*** Opening Reading text ***

Page 2 columnist
Thoughts while wondering if a sex scene between Carmela and Furio would be the most horrifying moment in TV history ...Before heading out on Thanksgiving morning, I made a few NFL bets on the Internet ... and I think the Pilgrims would have wanted it that way.
There isn't an hour that goes by where I'm not thinking, "Good God, I'm a four-hour car ride from Vegas."
I'm not ready to fully discuss Mr. Belding's performance on "Saved By The Bell: The E! True Hollywood Story," but I will say this: Once Mr. B mentioned that (a) he grew a mustache so he could "distance himself" from the Mr. Belding character to pursue other roles, and (b) he was still upset about the last two seasons of the show because the writers "took too many liberties" with the characters of Screech and Mr. Belding ... I mean, I had to be carried out of the living room.
After the NFL owners solve this overtime possession crisis over the summer, can they pass a rule that Koy Detmer has to keep his helmet on at all times?
Put it this way: When the Supreme Court finally hears arguments to decide whether or not women are completely insane, the prosecting attorney should force the Court to watch every episode of "The Bachelor."

*** Closing Reading text ***
*** Opening Data under study ***

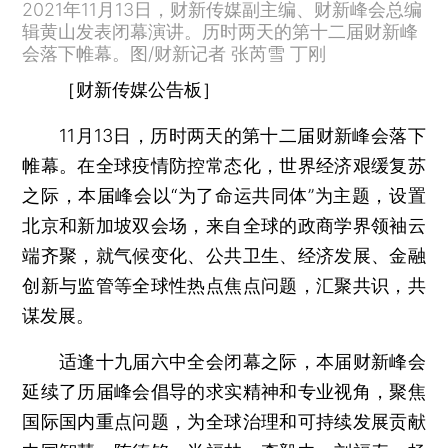
2021年11月13日，财新传媒副主编、财新峰会总编
辑黄山发表闭幕演讲。历时两天的第十二届财新峰
会落下帷幕。图/财新记者 张芮雪 丁刚
［财新传媒公告板］
11月13日，历时两天的第十二届财新峰会落下
帷幕。在全球疫情防控常态化，世界经济艰缓复苏
之际，本届峰会以“为了命运共同体”为主题，设置
北京和新加坡双会场，来自全球的政商学界领袖云
端齐聚，就气候变化、公共卫生、经济发展、金融
创新与监管等全球性热点焦点问题，汇聚共识，共
谋发展。
适逢十九届六中全会闭幕之际，本届财新峰会
延续了历届峰会倡导的求实精神和专业视角，聚焦
国际国内重点问题，为全球治理和可持续发展贡献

*** Closing Data under study ***

**What needs to be done**
Please recast the column's paragraph beginning "I'm not ready to fully discuss" as a short list that keeps its main facts.

**Completed task**
- The writer isn't ready to fully discuss Mr. Belding's performance on "Saved By The Bell: The E! True Hollywood Story."
- Mr. Belding said he grew a mustache to "distance himself" from the Mr. Belding character so he could pursue other roles.
- He said he was still upset about the show's last two seasons because the writers "took too many liberties" with the characters of Screech and Mr. Belding.
- After hearing these remarks, the writer had to be carried out of the living room.